Page-level text extractions:

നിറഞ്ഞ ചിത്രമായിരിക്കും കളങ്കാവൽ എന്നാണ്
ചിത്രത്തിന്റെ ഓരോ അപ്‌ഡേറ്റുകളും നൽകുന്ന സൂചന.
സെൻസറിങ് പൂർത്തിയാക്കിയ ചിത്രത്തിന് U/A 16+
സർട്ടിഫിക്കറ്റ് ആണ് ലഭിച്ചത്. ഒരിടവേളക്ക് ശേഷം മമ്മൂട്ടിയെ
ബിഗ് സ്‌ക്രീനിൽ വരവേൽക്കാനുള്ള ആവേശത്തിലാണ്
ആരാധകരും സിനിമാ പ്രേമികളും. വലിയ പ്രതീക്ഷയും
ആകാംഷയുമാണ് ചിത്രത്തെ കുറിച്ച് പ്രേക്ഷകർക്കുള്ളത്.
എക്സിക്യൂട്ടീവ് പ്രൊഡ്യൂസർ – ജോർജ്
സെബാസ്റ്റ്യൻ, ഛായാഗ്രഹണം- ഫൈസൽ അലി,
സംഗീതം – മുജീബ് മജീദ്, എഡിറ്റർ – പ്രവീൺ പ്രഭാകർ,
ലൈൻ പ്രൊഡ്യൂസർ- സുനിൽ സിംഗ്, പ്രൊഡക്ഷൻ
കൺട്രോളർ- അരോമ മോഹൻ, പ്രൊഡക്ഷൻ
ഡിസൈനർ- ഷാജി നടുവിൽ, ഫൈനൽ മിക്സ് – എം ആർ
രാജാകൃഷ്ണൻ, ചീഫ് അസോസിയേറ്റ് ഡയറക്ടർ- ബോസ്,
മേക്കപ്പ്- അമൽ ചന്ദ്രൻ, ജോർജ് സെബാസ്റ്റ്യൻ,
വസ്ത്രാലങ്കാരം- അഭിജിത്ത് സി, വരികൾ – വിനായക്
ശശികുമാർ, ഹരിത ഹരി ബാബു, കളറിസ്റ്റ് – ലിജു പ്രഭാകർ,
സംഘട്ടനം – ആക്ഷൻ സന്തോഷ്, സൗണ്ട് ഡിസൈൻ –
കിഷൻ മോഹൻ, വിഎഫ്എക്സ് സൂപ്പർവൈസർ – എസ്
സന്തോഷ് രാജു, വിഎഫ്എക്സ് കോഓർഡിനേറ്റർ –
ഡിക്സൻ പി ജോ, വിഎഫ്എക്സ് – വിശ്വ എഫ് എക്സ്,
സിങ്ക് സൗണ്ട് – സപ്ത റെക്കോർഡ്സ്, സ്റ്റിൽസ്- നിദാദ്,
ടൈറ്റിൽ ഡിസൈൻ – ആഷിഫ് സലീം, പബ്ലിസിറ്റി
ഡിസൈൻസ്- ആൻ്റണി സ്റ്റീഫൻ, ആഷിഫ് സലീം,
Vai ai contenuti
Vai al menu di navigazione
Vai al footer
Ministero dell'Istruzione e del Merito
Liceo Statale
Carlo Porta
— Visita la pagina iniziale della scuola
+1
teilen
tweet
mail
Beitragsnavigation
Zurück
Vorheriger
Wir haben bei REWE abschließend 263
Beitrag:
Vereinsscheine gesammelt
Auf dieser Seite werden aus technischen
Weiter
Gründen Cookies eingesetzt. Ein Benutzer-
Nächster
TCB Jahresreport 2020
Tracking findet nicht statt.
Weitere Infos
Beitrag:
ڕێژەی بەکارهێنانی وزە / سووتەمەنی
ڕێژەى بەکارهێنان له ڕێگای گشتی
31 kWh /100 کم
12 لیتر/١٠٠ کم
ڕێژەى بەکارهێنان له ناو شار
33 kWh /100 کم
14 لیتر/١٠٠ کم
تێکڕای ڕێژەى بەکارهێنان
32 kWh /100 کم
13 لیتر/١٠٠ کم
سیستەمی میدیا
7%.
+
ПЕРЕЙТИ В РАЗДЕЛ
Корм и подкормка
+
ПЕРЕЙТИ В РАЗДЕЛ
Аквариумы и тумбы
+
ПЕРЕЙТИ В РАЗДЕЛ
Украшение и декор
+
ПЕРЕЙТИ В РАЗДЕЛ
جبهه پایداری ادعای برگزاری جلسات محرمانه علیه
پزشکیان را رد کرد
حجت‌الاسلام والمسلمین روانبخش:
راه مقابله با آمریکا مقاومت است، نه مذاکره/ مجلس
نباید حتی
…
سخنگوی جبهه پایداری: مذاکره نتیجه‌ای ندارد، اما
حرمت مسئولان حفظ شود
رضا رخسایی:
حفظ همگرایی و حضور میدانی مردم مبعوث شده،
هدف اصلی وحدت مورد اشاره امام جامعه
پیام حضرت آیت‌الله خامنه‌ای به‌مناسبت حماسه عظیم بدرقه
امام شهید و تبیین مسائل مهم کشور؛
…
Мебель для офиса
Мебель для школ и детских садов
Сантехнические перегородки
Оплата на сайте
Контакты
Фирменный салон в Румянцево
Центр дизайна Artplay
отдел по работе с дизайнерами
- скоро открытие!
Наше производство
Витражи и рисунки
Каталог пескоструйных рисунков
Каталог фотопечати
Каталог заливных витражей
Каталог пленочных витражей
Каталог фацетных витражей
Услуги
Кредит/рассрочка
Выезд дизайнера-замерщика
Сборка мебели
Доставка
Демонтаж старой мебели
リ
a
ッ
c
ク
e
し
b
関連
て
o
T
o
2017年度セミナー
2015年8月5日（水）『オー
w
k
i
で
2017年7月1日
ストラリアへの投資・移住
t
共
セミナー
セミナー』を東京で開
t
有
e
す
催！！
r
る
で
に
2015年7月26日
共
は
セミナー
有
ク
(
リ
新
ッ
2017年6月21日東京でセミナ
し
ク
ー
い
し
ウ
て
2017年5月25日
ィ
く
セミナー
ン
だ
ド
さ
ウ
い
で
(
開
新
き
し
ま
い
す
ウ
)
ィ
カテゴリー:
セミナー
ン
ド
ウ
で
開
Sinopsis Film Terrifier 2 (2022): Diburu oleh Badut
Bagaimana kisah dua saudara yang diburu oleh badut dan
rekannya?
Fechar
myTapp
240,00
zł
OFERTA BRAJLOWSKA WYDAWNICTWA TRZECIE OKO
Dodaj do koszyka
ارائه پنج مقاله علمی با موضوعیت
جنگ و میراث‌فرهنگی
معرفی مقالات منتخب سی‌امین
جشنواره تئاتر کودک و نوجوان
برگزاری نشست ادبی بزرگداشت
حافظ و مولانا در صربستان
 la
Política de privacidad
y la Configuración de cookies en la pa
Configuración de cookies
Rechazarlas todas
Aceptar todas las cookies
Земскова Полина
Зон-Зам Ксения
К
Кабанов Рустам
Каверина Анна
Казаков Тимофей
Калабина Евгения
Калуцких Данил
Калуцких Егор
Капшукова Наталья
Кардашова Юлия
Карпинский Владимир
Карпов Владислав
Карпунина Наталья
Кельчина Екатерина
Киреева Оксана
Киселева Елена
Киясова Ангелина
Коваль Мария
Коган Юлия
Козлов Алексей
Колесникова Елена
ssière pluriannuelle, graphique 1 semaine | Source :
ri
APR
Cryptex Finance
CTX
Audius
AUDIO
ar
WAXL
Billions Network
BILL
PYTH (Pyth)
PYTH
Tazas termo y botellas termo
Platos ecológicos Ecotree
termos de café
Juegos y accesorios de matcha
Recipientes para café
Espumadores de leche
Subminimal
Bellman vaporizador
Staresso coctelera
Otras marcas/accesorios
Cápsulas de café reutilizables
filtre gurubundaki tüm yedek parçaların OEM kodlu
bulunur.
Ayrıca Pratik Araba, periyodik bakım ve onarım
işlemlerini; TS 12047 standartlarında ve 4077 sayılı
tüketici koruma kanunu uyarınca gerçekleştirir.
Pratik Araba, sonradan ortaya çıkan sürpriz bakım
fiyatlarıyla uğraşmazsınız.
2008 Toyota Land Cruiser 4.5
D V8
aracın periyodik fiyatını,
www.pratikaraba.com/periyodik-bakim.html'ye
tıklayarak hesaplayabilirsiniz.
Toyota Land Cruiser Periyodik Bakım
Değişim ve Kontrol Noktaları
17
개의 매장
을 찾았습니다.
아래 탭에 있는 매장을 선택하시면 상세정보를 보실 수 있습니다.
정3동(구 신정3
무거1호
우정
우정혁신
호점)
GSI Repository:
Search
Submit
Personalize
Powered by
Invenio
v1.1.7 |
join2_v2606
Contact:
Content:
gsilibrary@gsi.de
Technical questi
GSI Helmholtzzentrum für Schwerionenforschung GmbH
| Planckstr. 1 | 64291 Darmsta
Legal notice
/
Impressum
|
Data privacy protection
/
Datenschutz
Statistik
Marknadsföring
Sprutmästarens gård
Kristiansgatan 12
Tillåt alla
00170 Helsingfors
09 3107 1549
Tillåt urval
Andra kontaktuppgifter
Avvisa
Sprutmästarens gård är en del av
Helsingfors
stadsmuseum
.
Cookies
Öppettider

TASK BRIEF:
The lines to copy run from the first line of the entries to the line containing "ശശികുമാർ, ഹരിത ഹരി"; copy them exactly and output nothing else.

TASK ANSWER:
നിറഞ്ഞ ചിത്രമായിരിക്കും കളങ്കാവൽ എന്നാണ്
ചിത്രത്തിന്റെ ഓരോ അപ്‌ഡേറ്റുകളും നൽകുന്ന സൂചന.
സെൻസറിങ് പൂർത്തിയാക്കിയ ചിത്രത്തിന് U/A 16+
സർട്ടിഫിക്കറ്റ് ആണ് ലഭിച്ചത്. ഒരിടവേളക്ക് ശേഷം മമ്മൂട്ടിയെ
ബിഗ് സ്‌ക്രീനിൽ വരവേൽക്കാനുള്ള ആവേശത്തിലാണ്
ആരാധകരും സിനിമാ പ്രേമികളും. വലിയ പ്രതീക്ഷയും
ആകാംഷയുമാണ് ചിത്രത്തെ കുറിച്ച് പ്രേക്ഷകർക്കുള്ളത്.
എക്സിക്യൂട്ടീവ് പ്രൊഡ്യൂസർ – ജോർജ്
സെബാസ്റ്റ്യൻ, ഛായാഗ്രഹണം- ഫൈസൽ അലി,
സംഗീതം – മുജീബ് മജീദ്, എഡിറ്റർ – പ്രവീൺ പ്രഭാകർ,
ലൈൻ പ്രൊഡ്യൂസർ- സുനിൽ സിംഗ്, പ്രൊഡക്ഷൻ
കൺട്രോളർ- അരോമ മോഹൻ, പ്രൊഡക്ഷൻ
ഡിസൈനർ- ഷാജി നടുവിൽ, ഫൈനൽ മിക്സ് – എം ആർ
രാജാകൃഷ്ണൻ, ചീഫ് അസോസിയേറ്റ് ഡയറക്ടർ- ബോസ്,
മേക്കപ്പ്- അമൽ ചന്ദ്രൻ, ജോർജ് സെബാസ്റ്റ്യൻ,
വസ്ത്രാലങ്കാരം- അഭിജിത്ത് സി, വരികൾ – വിനായക്
ശശികുമാർ, ഹരിത ഹരി ബാബു, കളറിസ്റ്റ് – ലിജു പ്രഭാകർ,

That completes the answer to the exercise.